- The Washington Times - Monday, April 10, 2006

Now that Senate Democrats have obstructed passage of an immigration reform bill, Republicans have an opportunity to reorient this debate in a way that unifies the GOP or, at the very least, make sure it does not fracture it.

While virtually all Republicans agree on the need for tougher border security measures, greater enforcement of existing laws, and greater assimilation, House and Senate Republicans essentially fall into one of three legislative camps: 1. Border security only. 2. Border security first, with broader immigration reforms to come later. 3. Comprehensive legislation that contains both border security and broader reforms now.

Each of the three approaches would have a much different long-term political impact. The differing assessments of what their impacts would be are more rooted in art than science, but all are legitimate and well meaning policy options and should be recognized as such.

In an April 1 Wall Street Journal op-ed, I made the case that a comprehensive immigration reform bill would help assure our Republican majority for future generations, and that there is great risk to our majority if the GOP is perceived as anti-immigrant in the course of this debate.

The Washington Times ran a story last week in which it was suggested that this constituted “purveying the notion that half the House Republican conference, and by implication their constituents, must be xenophobic racists.” Nothing could be further from the truth.

I described calls for building a fence or a “bigger wall” as “populist” because Webster’s defines a populist as “a member of a political party claiming to represent the common people” and “a believer in the rights, wisdom, or virtues of the common people.” Indeed, I have described myself as populist on issues like tax reform, and have at times noted President Bush’s populist streak.

But Rep. Steve King of Iowa raised a legitimate point in the article that I could have been more clear in delineating the difference between being anti-illegal immigration and being anti-immigration. I agree with him, and told him so in a friendly call Friday afternoon. (I had an equally friendly call with Rep. Patrick McHenry, also quoted in Friday’s article.) Those of us who support comprehensive reform should help make this point clear to voters.

At the same time, those who support comprehensive reform are not abandoning the rule of law, unconcerned about the negative effects of illegal immigration, nor selling out to corporate interests, and those in favor of a more narrow approach can help make that clear to voters.

Managing our internal debate is necessary because Democrats have no positive policy to offer, and are intent simply on running against Republicans.
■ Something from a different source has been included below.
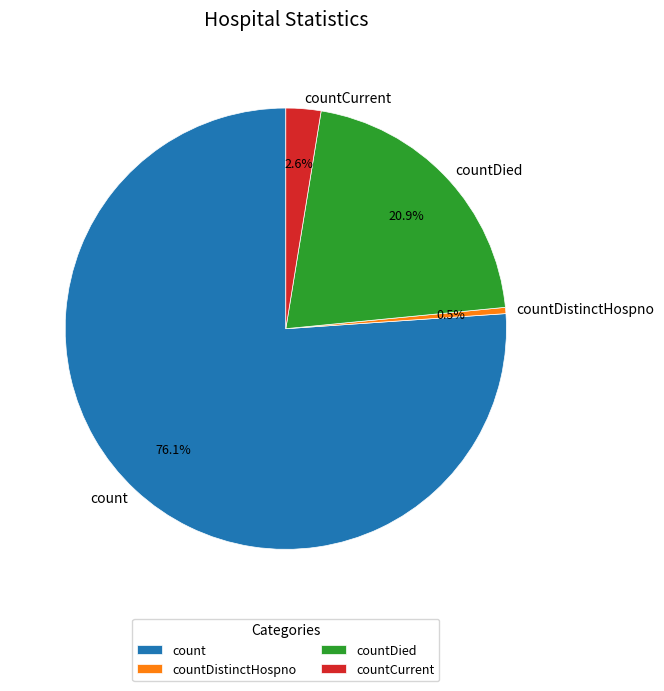

What percentage is the count slice, to the nearest percent?

76%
We should resolve our intra-party differences soon so we can remind voters which one of the two major parties is focused on policy approaches that solve problems and which one is focused on political attacks that do nothing to improve the quality of life for working Americans, whether they are descended from the Mayflower or became new citizens last week.

I believe one policy step that may help is dropping from legislation any provision that allows illegal immigrants to become citizens.ManyAmericans understandably feel that people who are here by virtue of having broken our laws should not be rewarded with one of the greatest privileges in the world-U.S. citizenship-and it is this provision that most gives rise to the perception of amnesty.
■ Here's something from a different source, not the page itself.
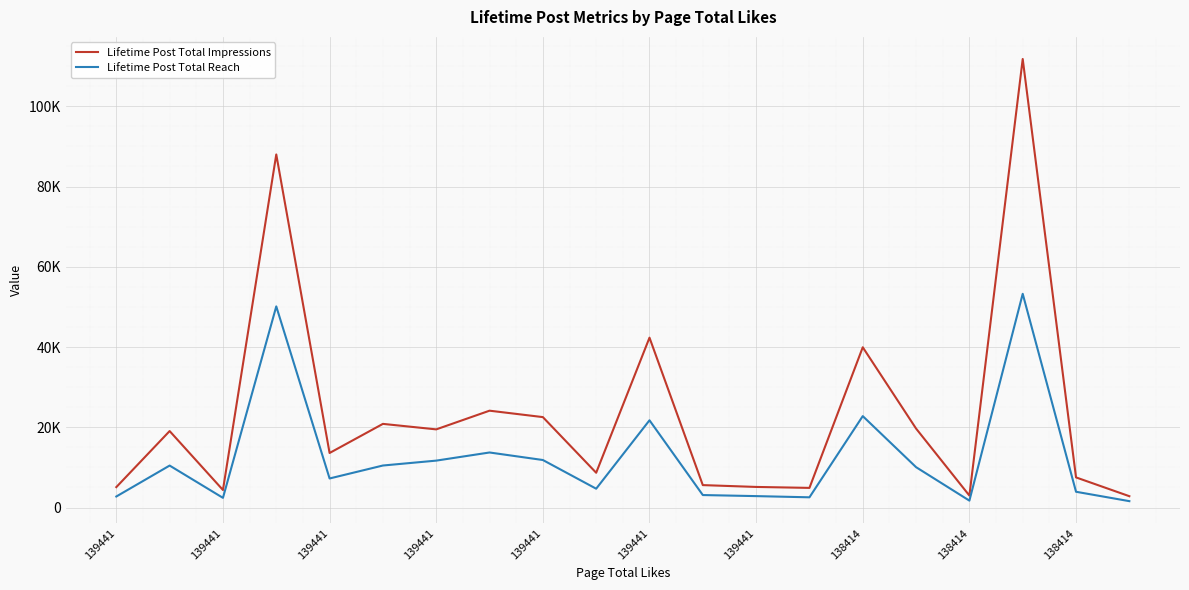

At which category is the sum across all series the highest?

17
Even if those here illegally must “go to the end of the line” before applying for citizenship, the fact is they will be in front of someone somewhere who has been abiding by our laws before seeking to become an American, with millions more behind that person.
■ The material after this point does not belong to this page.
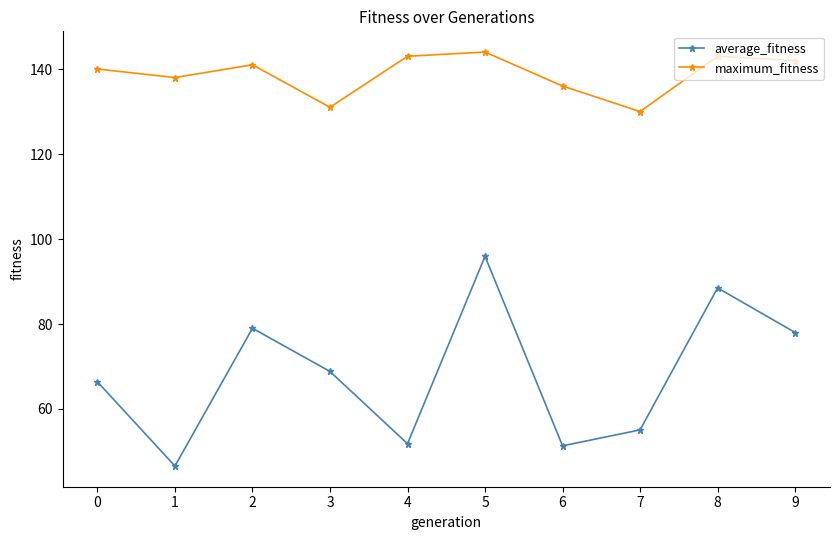

How many lines are shown in the chart?

2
But even without allowing the 10-12 million illegal immigrants to attain citizenship, we can still allow them to attain a legal status. This would meet our country’s economic needs and enhance homeland security without seeming to undermine the rule of law. To qualify for legal status and participation in a guest worker or temporary worker program, those currently here illegally would have to take the same steps now being proposed for a path to citizenship-register, hold a job, pay taxes, learn English and live crime-free.

Opponents of this approach say it would create a second class citizenry, but this ignores the fact that such a policy would be an improvement for illegal immigrants as well as our government. Allowing people who often work in temporary or seasonal jobs to return to their homeland without fear of not being able to return to the US later would result in fewer migrant workers staying longer than their jobs call for.

A legal temporary worker program would also help enable the Department of Homeland Security to more easily screen out potential drug dealers and terrorists while screening in people who take jobs that are often called “menial” but are critical to our economy.

By denying citizenship to illegal immigrants but giving them temporary legal status as guest workers, Republicans who have been divided over the issue could demonstrate their unity and their ability to lead.

Edward Gillespie is a former chairman of the Republican National Committee (2003-04). His firm represents clients who support a temporary worker program.